SOSPEL lies at the bottom of a vast basin-shaped valley by the banks of the ever-chattering Bevera river. The sides of the valley are lined from base to summit with olive trees. It is not a pretty valley, for the green of the olive, being sad and wan, suggests rather the shabby dreariness of old age. In this sombre hollow Sospel appears as a patch of chocolate-brown. The valley is so immense and the town so small that it is little more than a dark stain at the bottom of a huge bowl. Sospel has fallen far from its high estate. It was once domineering and haughty and now it has become so humble and so insignificant. It once had the splendour of a soft-petalled rose, but it has dwindled in these days to a mere pinch of dry and shrivelled leaves. In Roman times it was a town of importance. It was a military station fully garrisoned and strongly fortified. It represented the mailed fist of Rome thrust defiantly into the land of Gaul. Those who are learned in these matters state that the lines of the Roman ramparts can still be traced about the outskirts of Sospel, but they are no longer visible to the eyes of the vulgar.

SOSPEL: THE OLD BRIDGE.

After the glory of Rome had passed away Sospel still remained a commanding city and, throughout the Middle Ages and for century after century, it held its place as a most influential town in this domain of France. It became the seat of a bishop as early as 1337 and Alberti, the historian of Sospel,[[54]] tells of its high clerics, of its consuls, of its judges and of its other exalted men. In the seventeenth and eighteenth centuries it was a city with many thousands of inhabitants. It was surrounded by high walls, had five gates and many strong towers. It could boast of no fewer than one hundred and sixty-two shops and two monti di pietà. It had a cathedral and as many as twenty churches and chapels, fifteen squares, many convents and monasteries, an academy and a college for lawyers.[[55]] A great fair was held every year on St. Luke’s Day in October in the Piazza di San Michele, for Sospel was a centre of commerce and of industry for miles around.

The town has seen much trouble and has endured periods of stress and times of calamity. Indeed so sad have been some phases of its history that, although it can boast of years of flamboyant glory, it is probable that its happiest days are now, when it has become a village of no account. About the end of the eighth century Sospel was almost entirely destroyed by fire. In 1516 it was ravaged by the Gascons and reduced, for the time, to a smouldering waste. In the sixteenth century the town became prominent as a place of horror by reason of the wholesale burning of heretics in the Piazza di San Michele.

Possibly the most terrible calamity that befell Sospel was through the visitations of the plague. The most disastrous of these visits was in the year 1688. The people died as if the very air were poisoned. The streets were deserted; the shops were closed. Those who knelt in the church to pray could hear above their cries to heaven the thud of the mattock and the spade in the graveyard near at hand.
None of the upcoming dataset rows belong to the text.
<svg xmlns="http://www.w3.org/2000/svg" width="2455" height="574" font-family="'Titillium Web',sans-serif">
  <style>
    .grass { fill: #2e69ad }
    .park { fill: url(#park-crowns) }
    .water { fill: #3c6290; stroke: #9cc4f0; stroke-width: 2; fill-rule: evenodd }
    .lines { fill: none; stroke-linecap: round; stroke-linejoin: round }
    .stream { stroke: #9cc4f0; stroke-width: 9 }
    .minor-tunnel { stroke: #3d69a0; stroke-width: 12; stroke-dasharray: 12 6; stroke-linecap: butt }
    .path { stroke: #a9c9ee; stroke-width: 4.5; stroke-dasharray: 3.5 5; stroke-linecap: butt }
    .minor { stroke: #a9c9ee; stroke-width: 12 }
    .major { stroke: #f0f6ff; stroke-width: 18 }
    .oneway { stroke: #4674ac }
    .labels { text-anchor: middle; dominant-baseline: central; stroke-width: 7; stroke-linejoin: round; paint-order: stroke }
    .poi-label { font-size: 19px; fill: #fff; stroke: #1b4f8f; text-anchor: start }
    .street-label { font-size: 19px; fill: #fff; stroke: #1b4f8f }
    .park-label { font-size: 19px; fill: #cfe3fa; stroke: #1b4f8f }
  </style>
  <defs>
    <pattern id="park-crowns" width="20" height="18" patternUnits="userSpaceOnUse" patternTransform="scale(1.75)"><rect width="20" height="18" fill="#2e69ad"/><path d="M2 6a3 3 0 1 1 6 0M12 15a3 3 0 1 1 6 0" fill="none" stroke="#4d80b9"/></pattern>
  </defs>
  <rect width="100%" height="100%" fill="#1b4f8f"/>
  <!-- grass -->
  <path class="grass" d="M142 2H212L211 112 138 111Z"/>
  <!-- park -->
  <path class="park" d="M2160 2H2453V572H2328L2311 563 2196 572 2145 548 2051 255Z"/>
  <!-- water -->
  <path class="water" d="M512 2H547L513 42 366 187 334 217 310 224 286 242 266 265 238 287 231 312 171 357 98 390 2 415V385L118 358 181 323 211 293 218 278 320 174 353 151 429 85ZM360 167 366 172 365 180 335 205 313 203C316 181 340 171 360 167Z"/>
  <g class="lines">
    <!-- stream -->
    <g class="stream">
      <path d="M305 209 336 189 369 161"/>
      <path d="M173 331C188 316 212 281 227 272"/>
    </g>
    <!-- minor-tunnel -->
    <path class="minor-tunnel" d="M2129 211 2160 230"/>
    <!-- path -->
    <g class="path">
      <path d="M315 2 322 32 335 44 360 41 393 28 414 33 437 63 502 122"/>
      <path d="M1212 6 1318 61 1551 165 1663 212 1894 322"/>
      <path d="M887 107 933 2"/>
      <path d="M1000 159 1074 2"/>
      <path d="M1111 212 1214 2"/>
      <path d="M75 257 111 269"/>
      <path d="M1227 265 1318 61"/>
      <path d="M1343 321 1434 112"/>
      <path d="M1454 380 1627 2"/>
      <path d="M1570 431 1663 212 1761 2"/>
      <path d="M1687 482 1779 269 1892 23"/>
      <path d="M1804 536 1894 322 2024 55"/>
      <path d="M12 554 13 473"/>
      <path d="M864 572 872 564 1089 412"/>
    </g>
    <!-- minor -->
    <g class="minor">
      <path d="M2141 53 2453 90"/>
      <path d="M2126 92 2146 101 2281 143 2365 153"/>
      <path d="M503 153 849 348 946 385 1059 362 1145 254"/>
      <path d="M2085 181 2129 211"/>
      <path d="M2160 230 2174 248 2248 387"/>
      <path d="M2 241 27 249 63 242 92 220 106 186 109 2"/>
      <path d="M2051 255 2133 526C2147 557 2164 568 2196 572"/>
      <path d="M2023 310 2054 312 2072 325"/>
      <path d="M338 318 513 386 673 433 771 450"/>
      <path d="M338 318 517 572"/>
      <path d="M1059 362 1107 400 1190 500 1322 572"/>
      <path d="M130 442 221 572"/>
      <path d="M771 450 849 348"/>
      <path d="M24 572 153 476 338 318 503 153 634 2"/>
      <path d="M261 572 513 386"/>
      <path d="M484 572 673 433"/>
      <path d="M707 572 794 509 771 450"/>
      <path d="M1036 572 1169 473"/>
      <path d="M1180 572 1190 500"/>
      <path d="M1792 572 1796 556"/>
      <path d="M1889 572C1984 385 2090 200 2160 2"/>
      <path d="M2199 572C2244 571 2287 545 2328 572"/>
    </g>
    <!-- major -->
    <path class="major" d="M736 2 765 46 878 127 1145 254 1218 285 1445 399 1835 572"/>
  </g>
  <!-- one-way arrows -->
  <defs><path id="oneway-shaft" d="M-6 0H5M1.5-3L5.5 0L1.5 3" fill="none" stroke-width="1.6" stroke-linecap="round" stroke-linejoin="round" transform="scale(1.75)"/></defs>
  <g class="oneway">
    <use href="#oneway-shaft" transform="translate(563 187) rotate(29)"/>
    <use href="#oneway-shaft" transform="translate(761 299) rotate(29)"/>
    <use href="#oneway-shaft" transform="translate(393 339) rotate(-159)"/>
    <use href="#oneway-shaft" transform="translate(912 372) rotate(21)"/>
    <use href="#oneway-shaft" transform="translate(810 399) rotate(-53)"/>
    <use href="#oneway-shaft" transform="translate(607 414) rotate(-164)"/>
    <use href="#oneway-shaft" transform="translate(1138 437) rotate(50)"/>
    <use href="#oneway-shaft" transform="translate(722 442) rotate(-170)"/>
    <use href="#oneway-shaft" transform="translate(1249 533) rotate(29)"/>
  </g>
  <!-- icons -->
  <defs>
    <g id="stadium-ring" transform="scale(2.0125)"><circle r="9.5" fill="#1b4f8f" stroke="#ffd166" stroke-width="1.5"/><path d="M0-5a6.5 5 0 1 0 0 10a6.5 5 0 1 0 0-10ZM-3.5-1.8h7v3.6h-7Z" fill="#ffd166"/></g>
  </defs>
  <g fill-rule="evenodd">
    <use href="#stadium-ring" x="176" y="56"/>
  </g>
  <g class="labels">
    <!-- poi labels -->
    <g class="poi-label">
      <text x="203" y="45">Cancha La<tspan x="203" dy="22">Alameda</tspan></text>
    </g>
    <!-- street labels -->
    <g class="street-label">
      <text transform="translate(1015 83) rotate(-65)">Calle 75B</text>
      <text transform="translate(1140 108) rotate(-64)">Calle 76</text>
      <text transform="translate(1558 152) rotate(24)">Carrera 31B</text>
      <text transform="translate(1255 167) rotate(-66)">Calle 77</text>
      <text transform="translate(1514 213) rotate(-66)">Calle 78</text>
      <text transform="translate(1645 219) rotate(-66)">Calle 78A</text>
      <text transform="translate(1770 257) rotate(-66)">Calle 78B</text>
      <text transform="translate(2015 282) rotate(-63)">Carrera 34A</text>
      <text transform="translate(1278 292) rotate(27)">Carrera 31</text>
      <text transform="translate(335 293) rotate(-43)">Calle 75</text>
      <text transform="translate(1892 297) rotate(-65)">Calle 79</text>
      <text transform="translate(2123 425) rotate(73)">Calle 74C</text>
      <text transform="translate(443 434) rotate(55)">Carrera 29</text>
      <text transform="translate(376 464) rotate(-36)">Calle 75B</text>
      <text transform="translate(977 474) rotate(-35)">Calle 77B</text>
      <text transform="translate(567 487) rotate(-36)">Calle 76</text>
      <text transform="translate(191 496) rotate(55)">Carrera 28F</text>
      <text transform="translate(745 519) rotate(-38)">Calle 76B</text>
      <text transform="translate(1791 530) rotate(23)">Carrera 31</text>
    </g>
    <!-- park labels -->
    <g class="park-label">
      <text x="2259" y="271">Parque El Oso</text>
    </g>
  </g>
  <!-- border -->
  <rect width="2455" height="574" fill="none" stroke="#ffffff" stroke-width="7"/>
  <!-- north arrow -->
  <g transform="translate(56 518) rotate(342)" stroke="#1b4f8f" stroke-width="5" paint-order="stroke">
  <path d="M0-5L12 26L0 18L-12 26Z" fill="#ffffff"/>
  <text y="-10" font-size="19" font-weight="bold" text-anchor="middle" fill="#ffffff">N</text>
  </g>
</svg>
It seemed as if Sospel was to be left desolate and that in a few dire weeks the river would be babbling seawards through a lifeless town.

The elders of the city met and resolved that all the inhabitants of the place, those whom the Terror as yet had spared, should make a pilgrimage to Laghet to confess their sins and implore the Madonna to intercede with heaven on their behalf. At sunrise one pleasant day in July the procession formed up outside the walls and started on its penitential march. It was a hard journey and very pitiable. The distance was great; for even as the bird flies it is no less than ten miles from Sospel to Laghet.

There was no road to follow, only a rough path that struggled over hills and vales, over rocks and stony slopes. The poor distracted company would climb first to Castillon, thence probably to Gorbio, then on to La Turbie and so to Laghet. It would be an arduous journey for a sturdy man, but for these panic-stricken folk it was as cruel a passage as the most relentless could devise.

In front of the column would walk the priests clad in white and bearing a cross. Then would come the great officers of the city with the nobles of Sospel, then the soldiers and after them the people of the town. Along the length of the column would break forth, again and again, the cry, “In the name of God on to Laghet!”